Data for processing
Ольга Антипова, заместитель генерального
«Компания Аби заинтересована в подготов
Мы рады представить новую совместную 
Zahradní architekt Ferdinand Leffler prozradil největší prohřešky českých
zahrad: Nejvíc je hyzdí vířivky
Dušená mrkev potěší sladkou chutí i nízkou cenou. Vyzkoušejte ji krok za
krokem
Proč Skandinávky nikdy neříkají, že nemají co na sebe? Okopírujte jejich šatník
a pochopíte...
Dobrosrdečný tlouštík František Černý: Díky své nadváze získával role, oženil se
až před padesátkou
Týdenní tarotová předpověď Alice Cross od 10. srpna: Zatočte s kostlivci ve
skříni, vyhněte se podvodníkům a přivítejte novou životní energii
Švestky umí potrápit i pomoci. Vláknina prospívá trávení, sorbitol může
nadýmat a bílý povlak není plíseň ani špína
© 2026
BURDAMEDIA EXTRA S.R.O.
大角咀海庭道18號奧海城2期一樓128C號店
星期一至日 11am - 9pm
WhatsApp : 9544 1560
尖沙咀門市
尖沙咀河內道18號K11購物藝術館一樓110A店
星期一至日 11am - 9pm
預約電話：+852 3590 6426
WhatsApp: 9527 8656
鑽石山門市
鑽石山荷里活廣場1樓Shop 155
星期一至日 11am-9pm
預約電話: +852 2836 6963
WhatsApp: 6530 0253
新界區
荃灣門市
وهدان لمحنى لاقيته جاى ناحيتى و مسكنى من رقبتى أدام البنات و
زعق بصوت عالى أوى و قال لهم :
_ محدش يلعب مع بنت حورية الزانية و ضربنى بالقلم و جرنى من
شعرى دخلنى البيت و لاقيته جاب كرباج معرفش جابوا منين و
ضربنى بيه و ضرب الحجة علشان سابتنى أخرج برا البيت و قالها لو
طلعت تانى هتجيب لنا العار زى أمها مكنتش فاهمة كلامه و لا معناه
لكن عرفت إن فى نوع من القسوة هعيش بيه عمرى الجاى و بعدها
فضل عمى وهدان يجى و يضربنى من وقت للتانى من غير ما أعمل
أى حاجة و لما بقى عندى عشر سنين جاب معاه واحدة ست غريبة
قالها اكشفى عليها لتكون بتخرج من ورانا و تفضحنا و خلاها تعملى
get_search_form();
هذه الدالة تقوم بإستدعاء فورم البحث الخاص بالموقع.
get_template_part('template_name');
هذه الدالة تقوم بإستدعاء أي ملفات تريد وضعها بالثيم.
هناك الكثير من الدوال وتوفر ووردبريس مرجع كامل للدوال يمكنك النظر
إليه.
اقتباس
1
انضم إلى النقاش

What this task involves
Using the material above, output each line exactly as it appears.

Result for this exercise
Ольга Антипова, заместитель генерального
«Компания Аби заинтересована в подготов
Мы рады представить новую совместную 
Zahradní architekt Ferdinand Leffler prozradil největší prohřešky českých
zahrad: Nejvíc je hyzdí vířivky
Dušená mrkev potěší sladkou chutí i nízkou cenou. Vyzkoušejte ji krok za
krokem
Proč Skandinávky nikdy neříkají, že nemají co na sebe? Okopírujte jejich šatník
a pochopíte...
Dobrosrdečný tlouštík František Černý: Díky své nadváze získával role, oženil se
až před padesátkou
Týdenní tarotová předpověď Alice Cross od 10. srpna: Zatočte s kostlivci ve
skříni, vyhněte se podvodníkům a přivítejte novou životní energii
Švestky umí potrápit i pomoci. Vláknina prospívá trávení, sorbitol může
nadýmat a bílý povlak není plíseň ani špína
© 2026
BURDAMEDIA EXTRA S.R.O.
大角咀海庭道18號奧海城2期一樓128C號店
星期一至日 11am - 9pm
WhatsApp : 9544 1560
尖沙咀門市
尖沙咀河內道18號K11購物藝術館一樓110A店
星期一至日 11am - 9pm
預約電話：+852 3590 6426
WhatsApp: 9527 8656
鑽石山門市
鑽石山荷里活廣場1樓Shop 155
星期一至日 11am-9pm
預約電話: +852 2836 6963
WhatsApp: 6530 0253
新界區
荃灣門市
وهدان لمحنى لاقيته جاى ناحيتى و مسكنى من رقبتى أدام البنات و
زعق بصوت عالى أوى و قال لهم :
_ محدش يلعب مع بنت حورية الزانية و ضربنى بالقلم و جرنى من
شعرى دخلنى البيت و لاقيته جاب كرباج معرفش جابوا منين و
ضربنى بيه و ضرب الحجة علشان سابتنى أخرج برا البيت و قالها لو
طلعت تانى هتجيب لنا العار زى أمها مكنتش فاهمة كلامه و لا معناه
لكن عرفت إن فى نوع من القسوة هعيش بيه عمرى الجاى و بعدها
فضل عمى وهدان يجى و يضربنى من وقت للتانى من غير ما أعمل
أى حاجة و لما بقى عندى عشر سنين جاب معاه واحدة ست غريبة
قالها اكشفى عليها لتكون بتخرج من ورانا و تفضحنا و خلاها تعملى
get_search_form();
هذه الدالة تقوم بإستدعاء فورم البحث الخاص بالموقع.
get_template_part('template_name');
هذه الدالة تقوم بإستدعاء أي ملفات تريد وضعها بالثيم.
هناك الكثير من الدوال وتوفر ووردبريس مرجع كامل للدوال يمكنك النظر
إليه.
اقتباس
1
انضم إلى النقاش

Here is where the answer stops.